A particle is moving along the curve $y=3\sqrt{5x+6}$. As the particle passes through the point $(2,12)$, its $x$-coordinate increases at a rate of $3$ units per second. Find the rate of change of the distance from the particle to the origin at this instant.
I understand that $\dfrac{\mathrm dx}{\mathrm dt} = 3$, that $\dfrac{\mathrm dy}{\mathrm dx} = \dfrac{\mathrm dy/\mathrm dt}{\mathrm dx/\mathrm dt}$, and that $\dfrac{\mathrm dy}{\mathrm dx} = \dfrac{\mathrm dy}{\mathrm dt} \cdot \dfrac{1}{3}$.

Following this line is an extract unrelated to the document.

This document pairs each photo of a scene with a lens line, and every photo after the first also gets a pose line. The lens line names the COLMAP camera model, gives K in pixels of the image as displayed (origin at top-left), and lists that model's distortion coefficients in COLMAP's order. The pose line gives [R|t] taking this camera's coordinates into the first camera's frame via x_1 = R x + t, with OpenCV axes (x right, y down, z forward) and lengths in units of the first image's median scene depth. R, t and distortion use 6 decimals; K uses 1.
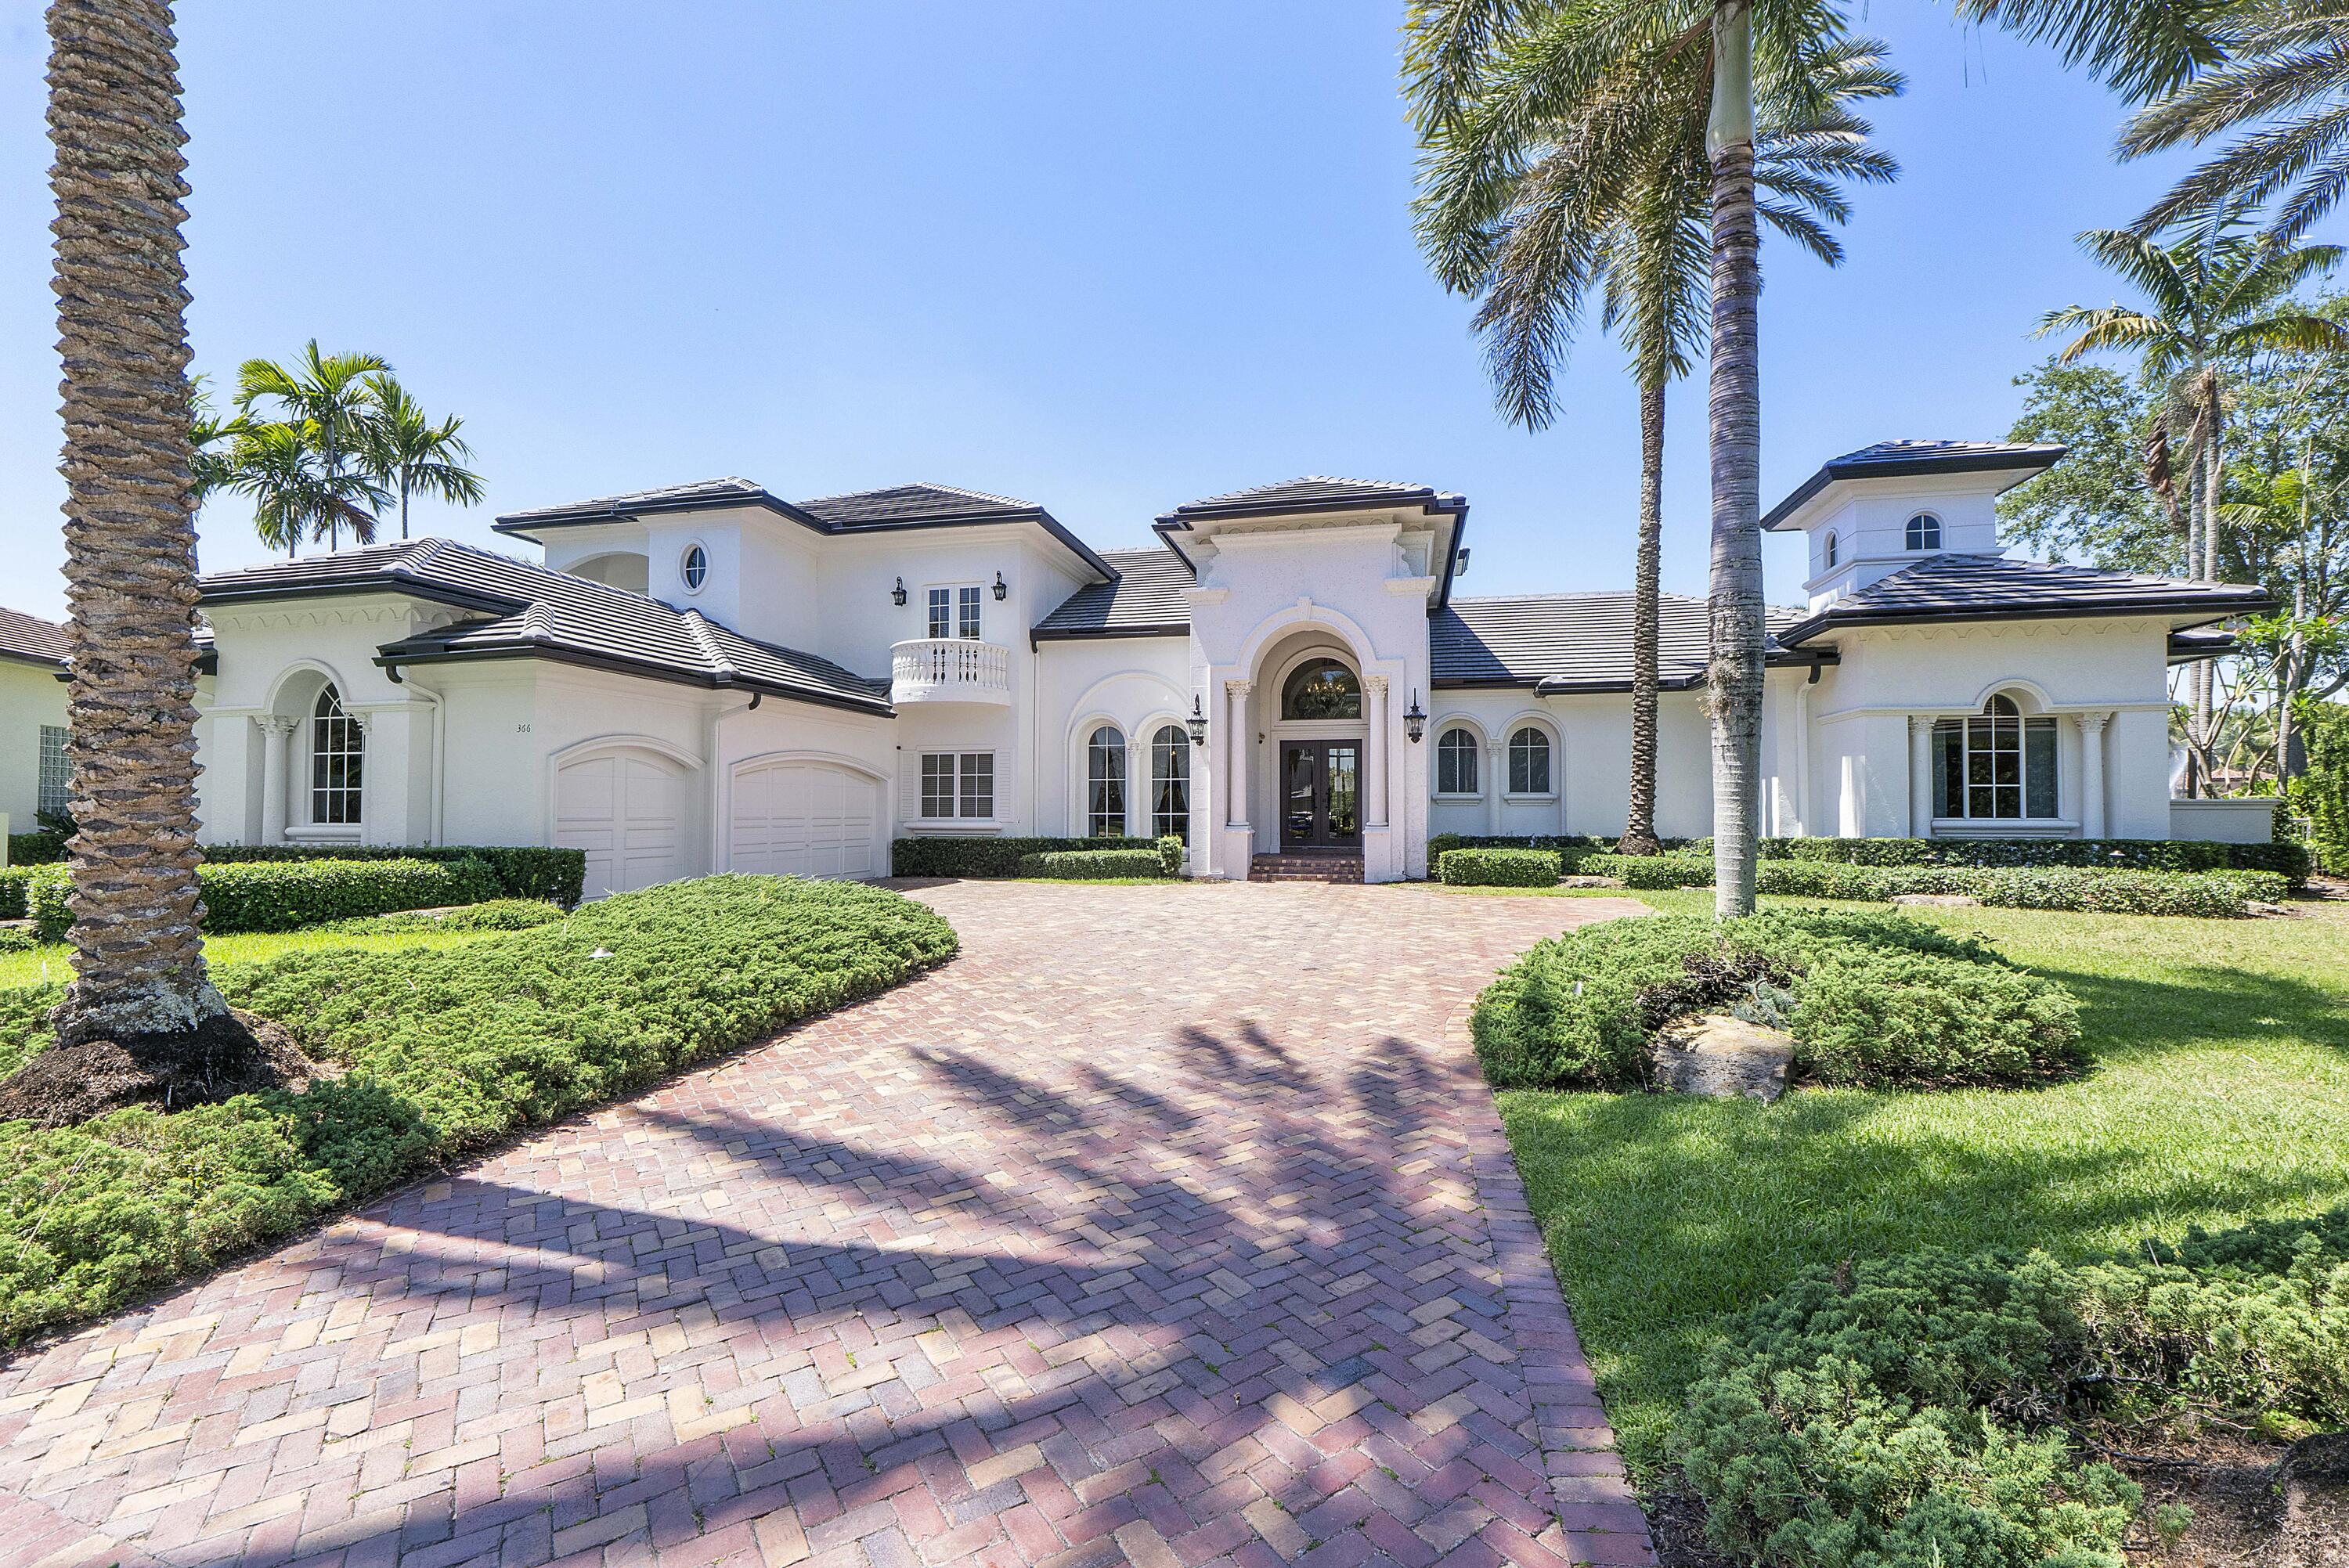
lens RADIAL K [[1016.6, 0, 1176.2], [0, 1016.6, 786.9], [0, 0, 1]] dist [-0.000672, -0.000661]
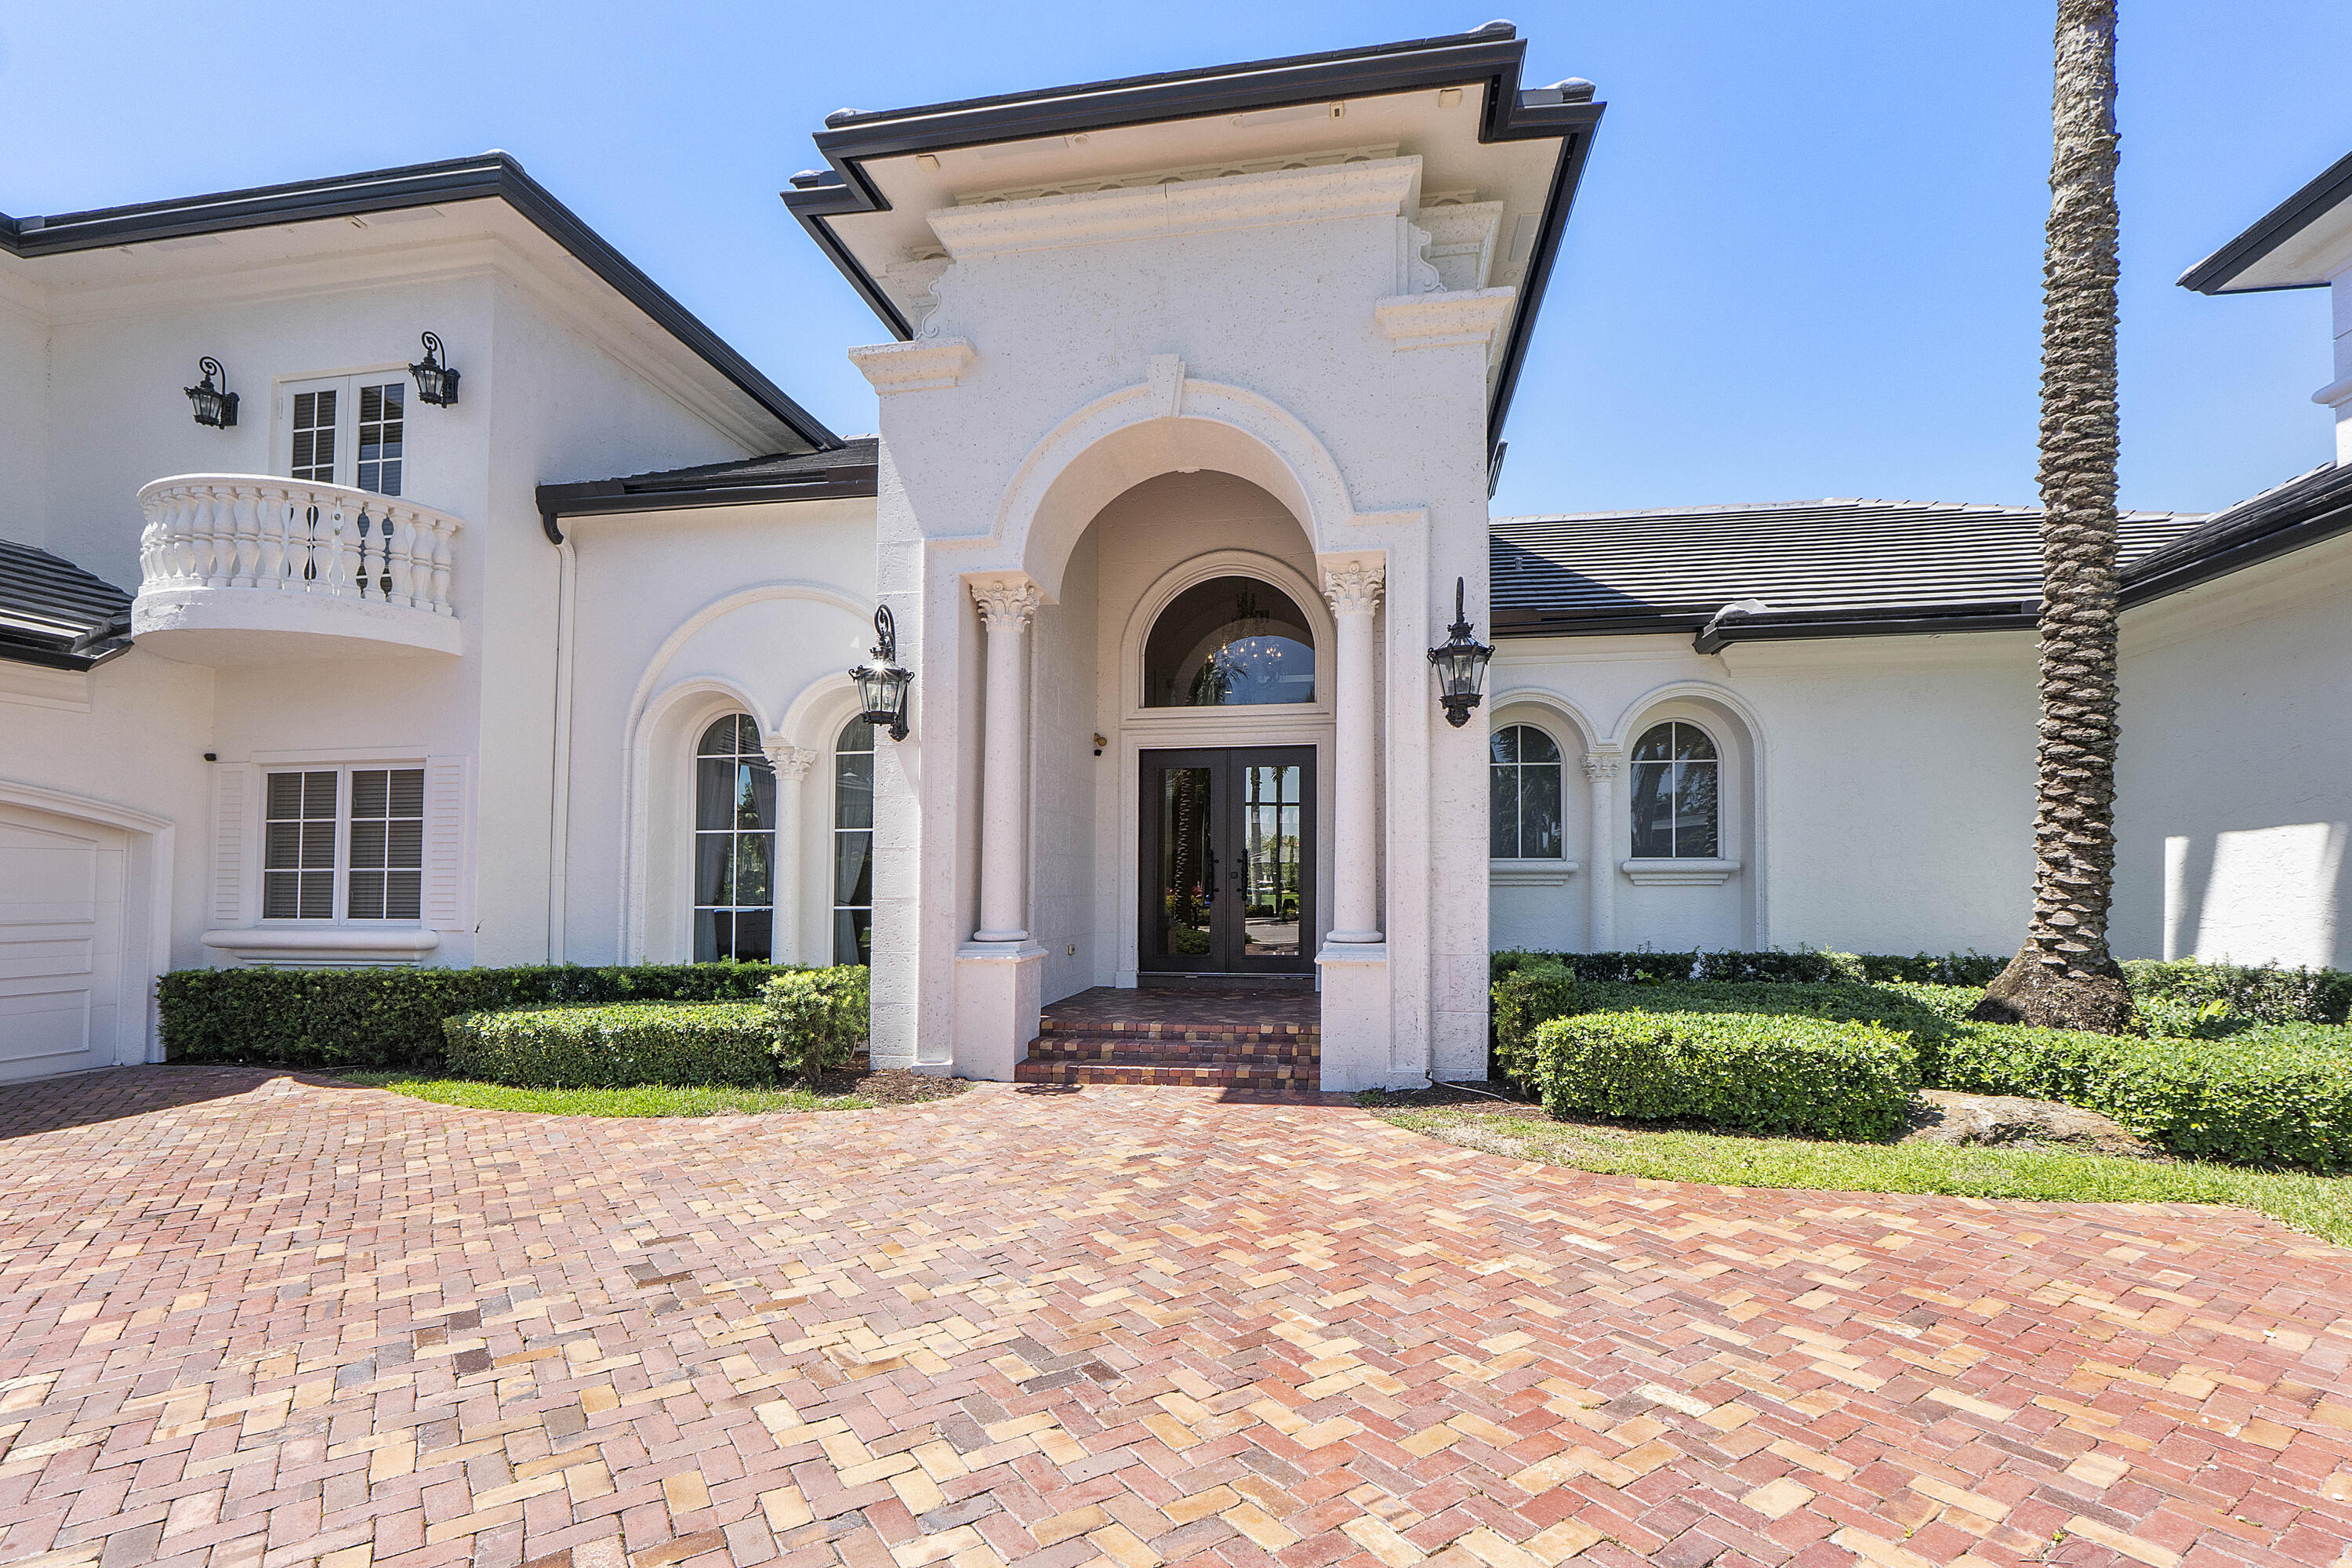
lens RADIAL K [[1060.0, 0, 1023.9], [0, 1060.0, 885.5], [0, 0, 1]] dist [-0.000887, 0.000698]
pose [[0.996075, -0.002277, -0.088481, 0.106654], [0.004337, 0.999724, 0.023104, 0.006619], [0.088404, -0.023397, 0.995810, 0.580767]]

I also know that the derivative of $y = \sqrt{x}$ is $\dfrac{1}{2\sqrt{x}}$. I then get $\dfrac{dy}{dt} = \dfrac{15}{2\sqrt{5x+6}} \cdot \dfrac{dx}{dt}$. What steps do I take next? Did I make any errors in reasoning? Would 45/8 be correct as the $\dfrac{dy}{dt}$ term? I tried the suggestion in the answers, but it doesn't work. What do I do next? If someone provides a full step-by-step summary of how to solve, I might even catch my own mistake.
Best Answer
If the question was asking about the rate of change in the distance from the particle to the $x$-axis, you'd be right on track. That's not what they want, though.
The distance from the particle to the origin is $$D=\sqrt{x^2+y^2}=\sqrt{x^2+\left(3\sqrt{5x+6}\right)^2}=\sqrt{x^2+9(5x+6)}=\sqrt{x^2+45x+54}.$$ The question wants $\frac{dD}{dt}$, i.e. $$\frac{dD}{dx}\cdot\frac{dx}{dt},$$ when $x=2$. Can you take it from there?